● **SHORT TASK**:
Check each of these three statements against the blog post about Jim's layoff: (a) If the levy passes, the city will call back three officers, Jim among them; (b) the family's health insurance stopped when Jim was laid off; (c) Jim had worked at his city job for ten years. For each one, answer yes or no and quote the words from the blog post that settle it.

● **PASSAGE**:
-- START --
Sunday, May 30, 2010
Saturday, May 22, 2010
Hi :)!
A few new things to report on Jim and his job situation and lots of ways that God has been providing...
The city that he is currently laid off from recently decided how they are going to put the levy on the ballot for August (it has been up in the air for a while) and it looks like there's a good chance of it passing as it's a smaller tax increase for the residents then they initially were talking about it being. If it does pass, the city said that they will call back three officers, one of which will be Jim :). So, our biggest prayer right now is that the levy will pass and Jim will be back hopefully sometime in August. As hard as this all has been for him, his desire is to be back where he's been for the past eight years and to continue on there for many more years. It's hard to imagine him anywhere else at this point and we are optimistic that he will be back there soon. If God completely closes that door, then we will go from there, but we have a reserved excitement as it is looking hopeful.
(A little side note here...) I thought of something today on my way home from getting Jacob from school and I wanted to share it with you all. In the past, whenever I see a Police Officer on the road I always pray for God to protect that officer and to protect my husband Jim while he's on the road. Well since he's been laid off, every time I see a Police Officer while I'm out and about, I pray for Jim to get his job back along with the other laid off officers. Would you do the same? Every time you see a police officer, would you please pray for the levy to pass and for these guys to get their jobs back? Thanks so much! I thought this was a good way to flood Heaven with our request and an easy way to remember :)!!
(Back to life here...) The last couple weeks, Jim has been working for a large exterminating company in the area. He knows the owner and she has been giving him as much work as she has available. He has done everything from spraying roller coasters at a large amusement park to killing bed bugs in icky hotels and homes... yuck!! He doesn't mind it though and is just thankful to be working. It's just in him (and most guys :) to work hard and to provide. Jim would go crazy if he was just sitting home day after day so it has been good for him to be working and staying busy.
God has been providing for us in so many ways! The blessings have literally been pouring in and I want to shout from the mountaintops how good God is to us! As I mentioned before, our health insurance is covered in full while Jim is laid off. We have been overwhelmed once again by the way that people have given so generously to us! We have received so many gifts to lighten our load right now and we are so humbled! Last week I was having a down day and feeling discouraged and I came home to a note and unbelievable gift from friends of ours. Not only has God been providing for our every need, but He is lavishing us with blessings! And then when I wrote (and re-wrote, and re-wrote) a thank you note 20 times (because I felt like I couldn't say thank you enough for their gift), they wrote back thanking us for the perspective that we've given them through sharing our story. We are in awe of these blessings and it truly is something that we will remember for the rest of our lives. God is so good and I have never felt more taken care of in my whole life as I have over these past couple weeks. Kind of crazy how that works isn't it?! We have been most blessed by going through some of our hardest times. So thank you all for praying for us, caring about us, blessing us and loving on us through this time!
-- END --
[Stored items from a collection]
-- START --
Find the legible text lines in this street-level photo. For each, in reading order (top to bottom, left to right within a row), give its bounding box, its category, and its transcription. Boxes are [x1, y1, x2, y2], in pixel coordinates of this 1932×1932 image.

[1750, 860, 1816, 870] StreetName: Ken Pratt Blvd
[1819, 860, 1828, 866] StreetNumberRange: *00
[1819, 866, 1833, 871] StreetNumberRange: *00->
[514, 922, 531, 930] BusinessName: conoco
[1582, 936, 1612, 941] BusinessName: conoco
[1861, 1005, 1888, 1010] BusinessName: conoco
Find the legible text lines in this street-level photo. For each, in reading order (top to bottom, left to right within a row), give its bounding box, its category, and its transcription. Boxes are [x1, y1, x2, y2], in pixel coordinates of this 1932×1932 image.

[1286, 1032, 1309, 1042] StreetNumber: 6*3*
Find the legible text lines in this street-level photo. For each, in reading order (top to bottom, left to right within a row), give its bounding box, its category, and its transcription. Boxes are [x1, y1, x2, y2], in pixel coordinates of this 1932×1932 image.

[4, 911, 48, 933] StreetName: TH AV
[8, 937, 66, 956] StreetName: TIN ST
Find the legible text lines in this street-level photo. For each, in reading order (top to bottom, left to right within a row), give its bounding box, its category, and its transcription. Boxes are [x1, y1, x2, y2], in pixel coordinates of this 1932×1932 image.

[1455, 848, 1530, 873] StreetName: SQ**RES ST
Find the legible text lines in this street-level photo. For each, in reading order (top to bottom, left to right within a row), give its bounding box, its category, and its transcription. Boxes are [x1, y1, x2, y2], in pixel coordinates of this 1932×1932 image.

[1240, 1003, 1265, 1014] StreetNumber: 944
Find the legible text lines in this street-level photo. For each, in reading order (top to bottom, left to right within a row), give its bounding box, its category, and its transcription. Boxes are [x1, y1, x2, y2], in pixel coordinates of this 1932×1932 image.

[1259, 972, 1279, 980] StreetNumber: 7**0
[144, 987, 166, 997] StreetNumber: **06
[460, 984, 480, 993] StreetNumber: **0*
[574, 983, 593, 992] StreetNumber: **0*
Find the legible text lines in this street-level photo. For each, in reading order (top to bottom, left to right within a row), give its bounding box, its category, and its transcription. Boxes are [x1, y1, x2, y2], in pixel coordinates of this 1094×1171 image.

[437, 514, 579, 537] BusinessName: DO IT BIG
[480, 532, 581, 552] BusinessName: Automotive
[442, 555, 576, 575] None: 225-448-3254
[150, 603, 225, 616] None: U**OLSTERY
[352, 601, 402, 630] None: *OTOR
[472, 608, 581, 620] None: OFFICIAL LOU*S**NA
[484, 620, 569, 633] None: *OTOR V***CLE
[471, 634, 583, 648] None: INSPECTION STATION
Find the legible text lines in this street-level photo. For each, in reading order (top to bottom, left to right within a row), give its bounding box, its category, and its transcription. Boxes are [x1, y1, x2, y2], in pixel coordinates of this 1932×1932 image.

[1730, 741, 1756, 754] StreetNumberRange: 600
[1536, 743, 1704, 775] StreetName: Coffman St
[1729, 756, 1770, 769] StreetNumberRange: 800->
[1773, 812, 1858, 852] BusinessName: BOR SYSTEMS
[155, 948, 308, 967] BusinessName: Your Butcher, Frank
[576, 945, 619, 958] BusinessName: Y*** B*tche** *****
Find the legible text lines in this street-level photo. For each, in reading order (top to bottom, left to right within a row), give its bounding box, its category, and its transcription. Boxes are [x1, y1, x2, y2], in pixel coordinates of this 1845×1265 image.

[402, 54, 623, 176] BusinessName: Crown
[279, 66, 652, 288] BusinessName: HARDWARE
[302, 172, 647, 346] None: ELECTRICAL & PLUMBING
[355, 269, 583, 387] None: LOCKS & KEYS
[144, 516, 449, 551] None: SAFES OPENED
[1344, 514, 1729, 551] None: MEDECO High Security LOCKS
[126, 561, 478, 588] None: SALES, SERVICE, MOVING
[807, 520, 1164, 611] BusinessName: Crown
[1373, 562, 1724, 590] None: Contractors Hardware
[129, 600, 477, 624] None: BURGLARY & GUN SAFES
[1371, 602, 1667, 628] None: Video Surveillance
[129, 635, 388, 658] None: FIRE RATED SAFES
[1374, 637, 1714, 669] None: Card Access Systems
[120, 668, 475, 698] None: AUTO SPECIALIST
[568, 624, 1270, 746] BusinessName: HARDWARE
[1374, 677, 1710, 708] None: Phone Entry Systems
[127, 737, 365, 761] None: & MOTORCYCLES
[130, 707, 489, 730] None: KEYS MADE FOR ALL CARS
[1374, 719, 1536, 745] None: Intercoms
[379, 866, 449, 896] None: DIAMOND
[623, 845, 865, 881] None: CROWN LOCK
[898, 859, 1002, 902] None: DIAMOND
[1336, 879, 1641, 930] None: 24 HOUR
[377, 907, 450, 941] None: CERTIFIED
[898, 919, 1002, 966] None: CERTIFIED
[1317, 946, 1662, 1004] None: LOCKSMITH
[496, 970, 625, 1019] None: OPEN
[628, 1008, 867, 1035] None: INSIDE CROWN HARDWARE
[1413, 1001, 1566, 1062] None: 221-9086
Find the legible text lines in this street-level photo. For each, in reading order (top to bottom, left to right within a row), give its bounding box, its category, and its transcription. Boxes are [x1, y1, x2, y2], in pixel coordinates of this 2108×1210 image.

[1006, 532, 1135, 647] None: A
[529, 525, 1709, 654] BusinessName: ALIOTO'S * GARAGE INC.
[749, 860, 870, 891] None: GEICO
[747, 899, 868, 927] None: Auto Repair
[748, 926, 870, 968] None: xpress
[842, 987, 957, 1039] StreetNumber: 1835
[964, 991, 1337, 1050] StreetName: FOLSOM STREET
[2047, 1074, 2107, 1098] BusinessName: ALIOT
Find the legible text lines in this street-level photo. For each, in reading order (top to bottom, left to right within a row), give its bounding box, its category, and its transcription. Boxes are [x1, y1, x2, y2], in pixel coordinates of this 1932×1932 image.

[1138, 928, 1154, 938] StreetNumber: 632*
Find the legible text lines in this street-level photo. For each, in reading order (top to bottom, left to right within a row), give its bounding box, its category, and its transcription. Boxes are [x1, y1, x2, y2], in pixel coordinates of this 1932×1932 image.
-- END --
● **SOLUTION FOR THIS EXERCISE**:
(a) Yes: "If it does pass, the city said that they will call back three officers, one of which will be Jim"
(b) No: "our health insurance is covered in full while Jim is laid off."
(c) No: "his desire is to be back where he's been for the past eight years"